Prompt:
Write out, from the entries below, exactly the lines that run between the lines holding "up environment variables" and "Copy ~config_example.edn~ to", inclusive, and stop there.

Data provided:

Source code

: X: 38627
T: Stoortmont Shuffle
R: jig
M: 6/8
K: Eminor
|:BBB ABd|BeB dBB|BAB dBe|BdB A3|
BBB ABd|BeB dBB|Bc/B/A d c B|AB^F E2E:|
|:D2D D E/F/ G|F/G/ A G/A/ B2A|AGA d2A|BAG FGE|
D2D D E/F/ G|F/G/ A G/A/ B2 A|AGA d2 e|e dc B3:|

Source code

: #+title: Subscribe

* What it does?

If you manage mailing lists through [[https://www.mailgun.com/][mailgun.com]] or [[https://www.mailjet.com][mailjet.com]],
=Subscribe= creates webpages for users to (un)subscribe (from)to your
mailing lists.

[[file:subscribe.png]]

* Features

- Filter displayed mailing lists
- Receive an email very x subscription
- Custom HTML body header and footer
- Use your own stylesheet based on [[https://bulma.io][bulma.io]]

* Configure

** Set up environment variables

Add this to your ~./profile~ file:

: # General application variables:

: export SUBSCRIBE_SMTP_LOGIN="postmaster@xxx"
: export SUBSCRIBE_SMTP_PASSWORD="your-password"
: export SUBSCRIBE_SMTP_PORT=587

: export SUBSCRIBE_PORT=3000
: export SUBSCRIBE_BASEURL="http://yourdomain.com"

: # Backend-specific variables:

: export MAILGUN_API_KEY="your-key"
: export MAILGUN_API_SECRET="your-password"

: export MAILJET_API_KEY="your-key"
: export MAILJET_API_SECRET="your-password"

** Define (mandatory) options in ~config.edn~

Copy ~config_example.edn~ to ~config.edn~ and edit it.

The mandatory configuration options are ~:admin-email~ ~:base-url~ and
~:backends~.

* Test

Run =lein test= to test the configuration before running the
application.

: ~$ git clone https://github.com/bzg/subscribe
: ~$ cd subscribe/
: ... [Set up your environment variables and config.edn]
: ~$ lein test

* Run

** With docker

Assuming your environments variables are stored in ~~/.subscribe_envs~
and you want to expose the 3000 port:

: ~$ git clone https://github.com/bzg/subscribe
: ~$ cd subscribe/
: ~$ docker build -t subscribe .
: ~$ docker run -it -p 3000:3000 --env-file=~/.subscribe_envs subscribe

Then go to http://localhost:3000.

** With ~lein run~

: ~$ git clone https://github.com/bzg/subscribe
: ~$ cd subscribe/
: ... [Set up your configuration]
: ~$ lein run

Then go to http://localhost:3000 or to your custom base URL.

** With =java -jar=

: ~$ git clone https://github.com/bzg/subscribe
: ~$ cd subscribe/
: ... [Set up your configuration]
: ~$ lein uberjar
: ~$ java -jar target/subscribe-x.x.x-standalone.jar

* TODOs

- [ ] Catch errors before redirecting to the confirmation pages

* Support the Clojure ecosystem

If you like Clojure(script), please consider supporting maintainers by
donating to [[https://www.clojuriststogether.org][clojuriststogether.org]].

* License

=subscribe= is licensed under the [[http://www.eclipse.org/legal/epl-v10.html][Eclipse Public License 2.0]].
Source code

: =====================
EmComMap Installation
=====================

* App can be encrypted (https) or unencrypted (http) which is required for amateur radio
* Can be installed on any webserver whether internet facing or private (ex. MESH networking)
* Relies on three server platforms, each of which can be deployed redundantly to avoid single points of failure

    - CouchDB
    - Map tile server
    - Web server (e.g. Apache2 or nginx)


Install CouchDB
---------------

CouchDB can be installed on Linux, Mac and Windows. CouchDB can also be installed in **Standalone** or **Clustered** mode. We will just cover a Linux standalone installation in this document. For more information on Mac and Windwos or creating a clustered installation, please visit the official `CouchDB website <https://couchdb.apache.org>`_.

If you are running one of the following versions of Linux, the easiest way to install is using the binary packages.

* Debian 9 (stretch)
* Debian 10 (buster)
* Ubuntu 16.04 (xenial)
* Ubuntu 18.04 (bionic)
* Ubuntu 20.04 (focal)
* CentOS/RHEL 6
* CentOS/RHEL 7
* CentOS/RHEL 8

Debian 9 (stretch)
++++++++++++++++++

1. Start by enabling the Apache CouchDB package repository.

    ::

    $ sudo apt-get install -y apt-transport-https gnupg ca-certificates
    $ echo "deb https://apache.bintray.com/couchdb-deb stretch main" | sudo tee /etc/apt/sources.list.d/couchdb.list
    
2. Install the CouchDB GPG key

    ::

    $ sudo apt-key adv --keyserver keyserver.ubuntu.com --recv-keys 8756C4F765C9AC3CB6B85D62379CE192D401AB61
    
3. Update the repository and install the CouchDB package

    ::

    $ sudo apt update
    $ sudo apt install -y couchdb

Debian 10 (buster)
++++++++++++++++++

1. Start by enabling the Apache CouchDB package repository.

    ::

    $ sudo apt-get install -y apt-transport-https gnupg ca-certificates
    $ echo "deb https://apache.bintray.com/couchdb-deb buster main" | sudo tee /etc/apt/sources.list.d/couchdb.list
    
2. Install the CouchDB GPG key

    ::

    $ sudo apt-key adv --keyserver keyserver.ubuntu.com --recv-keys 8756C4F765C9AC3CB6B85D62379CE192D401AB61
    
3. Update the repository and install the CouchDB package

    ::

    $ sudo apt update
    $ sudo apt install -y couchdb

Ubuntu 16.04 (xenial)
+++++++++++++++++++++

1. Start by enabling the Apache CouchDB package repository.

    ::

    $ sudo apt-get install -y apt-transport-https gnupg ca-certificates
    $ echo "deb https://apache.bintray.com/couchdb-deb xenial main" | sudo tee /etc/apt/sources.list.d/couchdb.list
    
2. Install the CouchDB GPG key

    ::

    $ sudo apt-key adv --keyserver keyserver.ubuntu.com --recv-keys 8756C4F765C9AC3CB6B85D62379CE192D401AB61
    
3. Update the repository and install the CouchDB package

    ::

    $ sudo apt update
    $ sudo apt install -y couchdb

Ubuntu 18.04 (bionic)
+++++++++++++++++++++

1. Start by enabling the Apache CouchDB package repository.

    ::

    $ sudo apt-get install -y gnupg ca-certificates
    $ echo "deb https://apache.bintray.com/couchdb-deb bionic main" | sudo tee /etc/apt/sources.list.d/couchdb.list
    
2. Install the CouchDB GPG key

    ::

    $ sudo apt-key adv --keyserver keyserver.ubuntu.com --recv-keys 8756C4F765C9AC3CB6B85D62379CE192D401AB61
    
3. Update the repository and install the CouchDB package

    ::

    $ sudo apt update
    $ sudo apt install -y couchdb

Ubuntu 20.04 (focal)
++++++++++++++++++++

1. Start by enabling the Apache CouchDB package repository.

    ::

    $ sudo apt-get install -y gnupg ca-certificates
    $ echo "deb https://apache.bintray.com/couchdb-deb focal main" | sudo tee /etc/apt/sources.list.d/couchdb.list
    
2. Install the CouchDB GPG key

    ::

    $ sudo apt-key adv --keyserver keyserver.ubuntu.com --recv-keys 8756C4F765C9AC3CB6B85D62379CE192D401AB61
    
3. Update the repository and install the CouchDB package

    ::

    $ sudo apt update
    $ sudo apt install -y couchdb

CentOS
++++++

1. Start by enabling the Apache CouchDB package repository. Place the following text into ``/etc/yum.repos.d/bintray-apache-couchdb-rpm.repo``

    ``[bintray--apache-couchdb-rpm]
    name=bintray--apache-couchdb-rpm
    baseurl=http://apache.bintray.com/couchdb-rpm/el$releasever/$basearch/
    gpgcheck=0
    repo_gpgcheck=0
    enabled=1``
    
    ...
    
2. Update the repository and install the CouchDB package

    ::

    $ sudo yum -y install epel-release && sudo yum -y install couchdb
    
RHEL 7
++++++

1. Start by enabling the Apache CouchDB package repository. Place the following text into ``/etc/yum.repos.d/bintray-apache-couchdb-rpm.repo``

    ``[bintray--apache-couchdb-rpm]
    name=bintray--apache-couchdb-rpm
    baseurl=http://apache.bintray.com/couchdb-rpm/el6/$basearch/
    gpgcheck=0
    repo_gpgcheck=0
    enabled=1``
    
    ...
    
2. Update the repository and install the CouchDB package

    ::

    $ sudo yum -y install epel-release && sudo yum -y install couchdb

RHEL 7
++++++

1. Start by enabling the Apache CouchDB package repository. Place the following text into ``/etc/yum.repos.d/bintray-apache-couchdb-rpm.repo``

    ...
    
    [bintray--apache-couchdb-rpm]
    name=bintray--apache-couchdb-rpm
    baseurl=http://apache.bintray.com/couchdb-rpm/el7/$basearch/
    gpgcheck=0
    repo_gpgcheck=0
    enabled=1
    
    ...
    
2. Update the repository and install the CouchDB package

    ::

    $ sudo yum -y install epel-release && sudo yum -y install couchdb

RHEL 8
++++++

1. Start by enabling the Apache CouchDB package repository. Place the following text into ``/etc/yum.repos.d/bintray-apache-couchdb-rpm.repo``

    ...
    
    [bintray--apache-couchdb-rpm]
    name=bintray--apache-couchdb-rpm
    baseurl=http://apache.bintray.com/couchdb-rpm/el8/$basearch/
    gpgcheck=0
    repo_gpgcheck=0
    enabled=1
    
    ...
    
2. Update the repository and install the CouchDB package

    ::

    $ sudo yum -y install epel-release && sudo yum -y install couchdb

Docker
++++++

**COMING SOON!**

Output:
** Set up environment variables

Add this to your ~./profile~ file:

: # General application variables:

: export SUBSCRIBE_SMTP_LOGIN="postmaster@xxx"
: export SUBSCRIBE_SMTP_PASSWORD="your-password"
: export SUBSCRIBE_SMTP_PORT=587

: export SUBSCRIBE_PORT=3000
: export SUBSCRIBE_BASEURL="http://yourdomain.com"

: # Backend-specific variables:

: export MAILGUN_API_KEY="your-key"
: export MAILGUN_API_SECRET="your-password"

: export MAILJET_API_KEY="your-key"
: export MAILJET_API_SECRET="your-password"

** Define (mandatory) options in ~config.edn~

Copy ~config_example.edn~ to ~config.edn~ and edit it.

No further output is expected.